CleanTechnica published this in 2014:
Grid Capacity For Electric Vehicles Is Actually Not A Problem, Studies Find
 
  • Informative
Reactions: Roger_wilco
Elon Musk himself has been slowly evolving his public comments on this. I find Elon's public comments, looking at the most updated ones as necessary, as the best primer for answering this question.

From my poor memory, his best and most recent comment is that Tesla's Solar Roof and PowerWall (Tesla Energy) will help contribute to local grid use, and that utilities will also have to play a huge role in upgrading energy supply (using sun sourced power mostly, such as solar panels), and that the grids will need some specific upgrades in various areas. Elon said that 3x the current electrical use will be needed for all human kind's energy use to be converted to direct clean sun use (rather than indirect sun use that tends to be from mining operations and very dirty like oil, coal). He said that a lot of that supply can be from rooftops and other home sources, and a lot of that supply will be from utilities. Elon's fashioned Tesla and its future product lines around all of these concepts: solar panels and shingles, batteries, inverters and other power electronics, and electric cars, and solar and batteries sold directly to utilities and other businesses.
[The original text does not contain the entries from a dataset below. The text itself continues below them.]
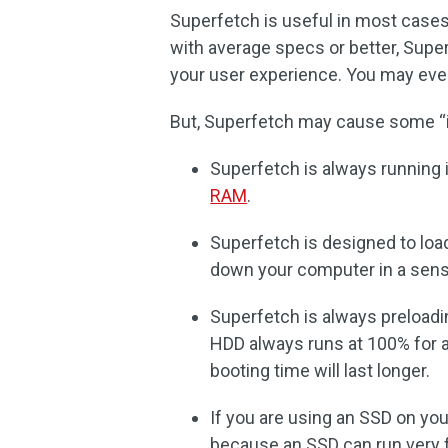
Superfetch is useful in most cases
with average specs or better, Super
your user experience. You may even
But, Superfetch may cause some “i
Superfetch is always running 
RAM
.
Superfetch is designed to load
down your computer in a sens
Superfetch is always preload
HDD always runs at 100% for 
booting time will last longer.
If you are using an SSD on yo
because an SSD can run very f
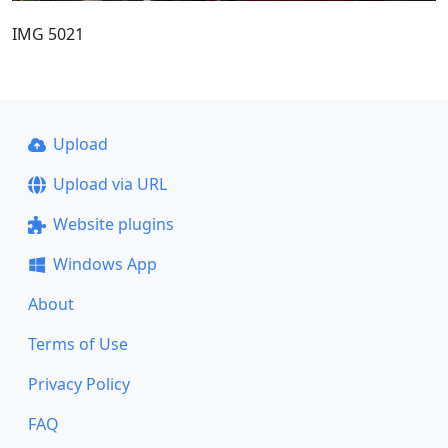
IMG 5021
Upload
Upload via URL
Website plugins
Windows App
About
Terms of Use
Privacy Policy
FAQ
I'll dredge up the latest quip.

In following video (link directly to 6:20 in youtube), it is in 6:20:

 
Last edited:
  • Like
Reactions: jbcarioca
I have seen it published in a few places that it takes 6kwh to refine a gallon of gas.

If it takes a car 1 gallon of gas plus 6kwh of electricity to go 17 miles. Switching to EV's, which get something like 20-24 miles on 6kwh and no gasoline, couldn't you see electricity demand fall as a result of EV's?

Seems crazy, and the fleet average of ICE is going to get way higher than 17mpg, but could be true today and at least a large consideration for planning future infrastructure and generation needs.
 
I have seen it published in a few places that it takes 6kwh to refine a gallon of gas...
This is a myth that keeps getting repeated because it seems so compelling on the surface. It may take about 6 kWh of energy to refine a gallon of gasoline, but relatively little of that is from electricity. Most is natural gas or refining byproducts used to heat or power the refining process. Some of that is used in cogeneration to produce electricity.

There are plenty of good reasons to support the conversion of ground transportation to EVs, but saving electricity used in refining gasoline isn't one of them.